Anyone use the PT-7 from D.O.A.? Wondering if it works.

https://www.doalures.com/category-s/1999.htm


----------



## Smackdaddy53 (Dec 31, 2012)

Looks like a turd but my buddy loves them for drawing reds from floating grass areas. I can’t bring myself to buy any.


----------



## bryson (Jun 22, 2015)

I guess they are going for a soft, weedless topwater type thing? I might could dig it if it actually works like a topwater...


----------



## windblows (May 21, 2014)

They're worth having around for certain situations. I like them if it's high tide (I'm in NEFL) and calm. If you throw them on a windy day with a bunch of chop, they are silent and won't get the attention that a louder hard plastic bait will. They move through spartina marsh grass fairly well.


----------



## Zika (Aug 6, 2015)

Definitely work. Great for heavy cover. Have good walking action and cast a mile. Takes a little practice to get solid hook-sets but I carry a handful in my bag and will be tying them more once scallop season gets going and the floating grass becomes a pain.


----------



## Zika (Aug 6, 2015)

In DOA vernacular, the PT is short for poodle turd.


----------



## tailchaser16 (Sep 23, 2008)

Thinking of getting some to skip under docks.


----------



## Backcountry 16 (Mar 15, 2016)

I have thrown one on at least 4 trips gave it an hour each time skunked every time.
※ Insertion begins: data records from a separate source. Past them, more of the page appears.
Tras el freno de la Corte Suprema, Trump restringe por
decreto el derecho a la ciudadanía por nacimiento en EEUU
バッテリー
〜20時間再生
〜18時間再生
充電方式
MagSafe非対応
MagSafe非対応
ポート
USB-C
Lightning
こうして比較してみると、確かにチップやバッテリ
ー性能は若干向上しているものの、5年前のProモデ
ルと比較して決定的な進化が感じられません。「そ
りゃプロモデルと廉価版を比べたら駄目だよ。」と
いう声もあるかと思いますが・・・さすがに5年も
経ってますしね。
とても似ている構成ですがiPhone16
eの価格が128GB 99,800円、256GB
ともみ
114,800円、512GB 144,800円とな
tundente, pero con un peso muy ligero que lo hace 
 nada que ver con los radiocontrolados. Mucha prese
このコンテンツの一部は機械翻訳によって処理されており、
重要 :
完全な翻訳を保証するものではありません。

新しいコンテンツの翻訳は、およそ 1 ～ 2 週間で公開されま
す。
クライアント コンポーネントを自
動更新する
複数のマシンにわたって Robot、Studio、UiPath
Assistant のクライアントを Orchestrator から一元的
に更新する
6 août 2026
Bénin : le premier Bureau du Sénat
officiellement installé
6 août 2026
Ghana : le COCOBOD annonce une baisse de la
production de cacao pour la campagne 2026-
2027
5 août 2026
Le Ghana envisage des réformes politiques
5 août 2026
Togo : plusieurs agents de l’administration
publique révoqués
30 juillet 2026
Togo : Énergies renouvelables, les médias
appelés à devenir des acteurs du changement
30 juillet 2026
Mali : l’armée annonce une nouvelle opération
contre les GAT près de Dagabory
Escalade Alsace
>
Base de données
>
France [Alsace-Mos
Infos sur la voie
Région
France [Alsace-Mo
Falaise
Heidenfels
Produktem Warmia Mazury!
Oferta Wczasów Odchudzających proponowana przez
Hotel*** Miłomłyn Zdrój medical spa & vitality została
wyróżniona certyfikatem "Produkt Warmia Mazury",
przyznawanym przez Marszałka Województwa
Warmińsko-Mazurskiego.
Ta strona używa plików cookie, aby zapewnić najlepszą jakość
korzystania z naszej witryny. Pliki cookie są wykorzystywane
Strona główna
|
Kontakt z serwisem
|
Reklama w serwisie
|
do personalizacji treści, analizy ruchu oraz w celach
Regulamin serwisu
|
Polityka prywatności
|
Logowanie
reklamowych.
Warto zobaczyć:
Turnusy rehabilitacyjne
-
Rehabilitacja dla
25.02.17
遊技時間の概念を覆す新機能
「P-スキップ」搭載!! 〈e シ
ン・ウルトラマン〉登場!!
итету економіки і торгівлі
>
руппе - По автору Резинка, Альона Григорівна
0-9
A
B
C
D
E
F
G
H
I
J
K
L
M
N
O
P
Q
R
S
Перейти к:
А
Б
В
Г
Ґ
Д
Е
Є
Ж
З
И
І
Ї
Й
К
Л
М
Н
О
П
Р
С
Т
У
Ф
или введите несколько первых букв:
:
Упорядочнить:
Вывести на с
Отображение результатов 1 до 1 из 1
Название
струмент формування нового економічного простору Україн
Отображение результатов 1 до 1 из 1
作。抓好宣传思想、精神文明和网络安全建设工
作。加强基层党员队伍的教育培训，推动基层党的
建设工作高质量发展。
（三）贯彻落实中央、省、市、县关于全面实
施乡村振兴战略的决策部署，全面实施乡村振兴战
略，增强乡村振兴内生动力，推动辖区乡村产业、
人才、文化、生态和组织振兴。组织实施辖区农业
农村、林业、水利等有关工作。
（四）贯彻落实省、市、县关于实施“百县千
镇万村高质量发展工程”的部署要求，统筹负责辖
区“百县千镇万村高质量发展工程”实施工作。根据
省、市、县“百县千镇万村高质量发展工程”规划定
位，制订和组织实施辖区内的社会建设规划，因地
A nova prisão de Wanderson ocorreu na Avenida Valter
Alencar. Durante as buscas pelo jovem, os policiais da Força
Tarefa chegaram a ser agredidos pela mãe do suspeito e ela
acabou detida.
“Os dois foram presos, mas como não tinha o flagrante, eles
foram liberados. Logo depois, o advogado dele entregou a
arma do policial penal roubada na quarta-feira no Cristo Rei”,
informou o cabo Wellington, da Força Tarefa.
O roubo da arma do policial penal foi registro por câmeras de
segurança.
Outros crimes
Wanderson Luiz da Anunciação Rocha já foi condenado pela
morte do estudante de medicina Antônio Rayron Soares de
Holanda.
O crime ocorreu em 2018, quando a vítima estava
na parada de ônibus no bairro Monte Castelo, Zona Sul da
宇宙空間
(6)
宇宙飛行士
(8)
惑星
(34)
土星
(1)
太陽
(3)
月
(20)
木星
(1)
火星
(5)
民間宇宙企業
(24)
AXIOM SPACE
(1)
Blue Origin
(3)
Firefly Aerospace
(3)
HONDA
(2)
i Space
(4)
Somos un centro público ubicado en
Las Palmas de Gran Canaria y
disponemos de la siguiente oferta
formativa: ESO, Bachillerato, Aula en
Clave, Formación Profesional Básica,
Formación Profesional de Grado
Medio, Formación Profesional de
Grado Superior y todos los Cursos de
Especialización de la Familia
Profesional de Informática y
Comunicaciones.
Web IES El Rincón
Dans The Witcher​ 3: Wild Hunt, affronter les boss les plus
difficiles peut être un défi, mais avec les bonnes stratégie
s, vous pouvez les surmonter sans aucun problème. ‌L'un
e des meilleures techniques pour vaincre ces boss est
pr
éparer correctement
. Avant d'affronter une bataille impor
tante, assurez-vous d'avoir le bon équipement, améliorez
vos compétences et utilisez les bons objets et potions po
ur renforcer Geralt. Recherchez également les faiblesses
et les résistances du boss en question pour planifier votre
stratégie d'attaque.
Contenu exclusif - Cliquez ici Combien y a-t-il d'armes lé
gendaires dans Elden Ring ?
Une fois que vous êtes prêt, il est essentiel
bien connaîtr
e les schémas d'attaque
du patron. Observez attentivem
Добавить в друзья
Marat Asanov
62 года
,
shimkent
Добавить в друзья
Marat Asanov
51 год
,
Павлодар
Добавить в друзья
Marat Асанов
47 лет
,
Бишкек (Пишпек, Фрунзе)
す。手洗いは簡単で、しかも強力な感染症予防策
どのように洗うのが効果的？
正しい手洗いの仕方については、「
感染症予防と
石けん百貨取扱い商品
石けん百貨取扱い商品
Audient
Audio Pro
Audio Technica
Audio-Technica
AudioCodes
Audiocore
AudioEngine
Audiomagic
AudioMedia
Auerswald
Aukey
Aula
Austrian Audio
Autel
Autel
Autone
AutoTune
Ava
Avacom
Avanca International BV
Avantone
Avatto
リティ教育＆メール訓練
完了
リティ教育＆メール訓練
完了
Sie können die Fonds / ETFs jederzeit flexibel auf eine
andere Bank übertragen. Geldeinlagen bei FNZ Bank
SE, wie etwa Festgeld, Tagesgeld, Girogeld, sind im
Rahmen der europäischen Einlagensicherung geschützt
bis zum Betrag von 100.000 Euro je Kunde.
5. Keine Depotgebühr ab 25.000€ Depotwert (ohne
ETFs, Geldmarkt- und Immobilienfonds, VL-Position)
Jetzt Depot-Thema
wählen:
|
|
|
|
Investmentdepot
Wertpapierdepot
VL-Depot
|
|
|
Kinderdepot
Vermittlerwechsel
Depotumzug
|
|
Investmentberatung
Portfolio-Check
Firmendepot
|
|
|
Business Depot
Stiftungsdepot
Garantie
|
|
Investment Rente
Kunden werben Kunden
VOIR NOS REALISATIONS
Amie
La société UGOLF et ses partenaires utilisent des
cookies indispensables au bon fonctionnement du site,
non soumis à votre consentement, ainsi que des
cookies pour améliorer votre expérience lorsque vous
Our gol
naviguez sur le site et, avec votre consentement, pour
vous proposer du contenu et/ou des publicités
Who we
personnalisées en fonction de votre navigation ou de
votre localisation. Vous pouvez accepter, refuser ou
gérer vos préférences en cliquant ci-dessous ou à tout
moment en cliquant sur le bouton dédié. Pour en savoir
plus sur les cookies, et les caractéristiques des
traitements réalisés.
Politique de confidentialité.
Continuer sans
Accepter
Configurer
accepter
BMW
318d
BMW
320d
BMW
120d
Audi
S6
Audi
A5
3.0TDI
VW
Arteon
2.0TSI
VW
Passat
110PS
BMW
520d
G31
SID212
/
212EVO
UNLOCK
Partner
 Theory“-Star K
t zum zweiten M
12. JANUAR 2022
It cast's a mile and bounces under docks and mangroves pretty easy. I am going to give it a few more tries then junk it if I don't have any luck.


----------



## krash (Jan 9, 2007)

Good for skipping into /under things like docks and throwing up into and under hanging mangroves, they do walk. Getting a hookup is like using a frog, don;t react on the hit, wait a second or so till you feel the fish swim away and then set the hook.
They don;t work so well on fast slasher like Cudas, but it is fun to see the lure fly out of the water. The plastic does get slashed and ripped up.

I added a trailing hook, takes away some action but gets the pesty Cuda's.


----------



## f86sabjf (Nov 21, 2017)

Use them for bass in really clogged lakes. Gets me access and a further cast than most frogs


----------



## G_straus822 (Feb 18, 2016)

I think salt strong did a product review on them.


----------



## Smackdaddy53 (Dec 31, 2012)

G_straus822 said:


> I think salt strong did a product review on them.


Salt Strong


----------



## EdK13 (Oct 3, 2013)

I use the turds in grass, they kick a.... with a pro cure dollop.


----------



## EdK13 (Oct 3, 2013)

Smackdaddy53 said:


> Salt Strong


Simonds says as Simonds does. Trout strong. With recon...


----------



## G_straus822 (Feb 18, 2016)

Smackdaddy53 said:


> Salt Strong


 Just saying


----------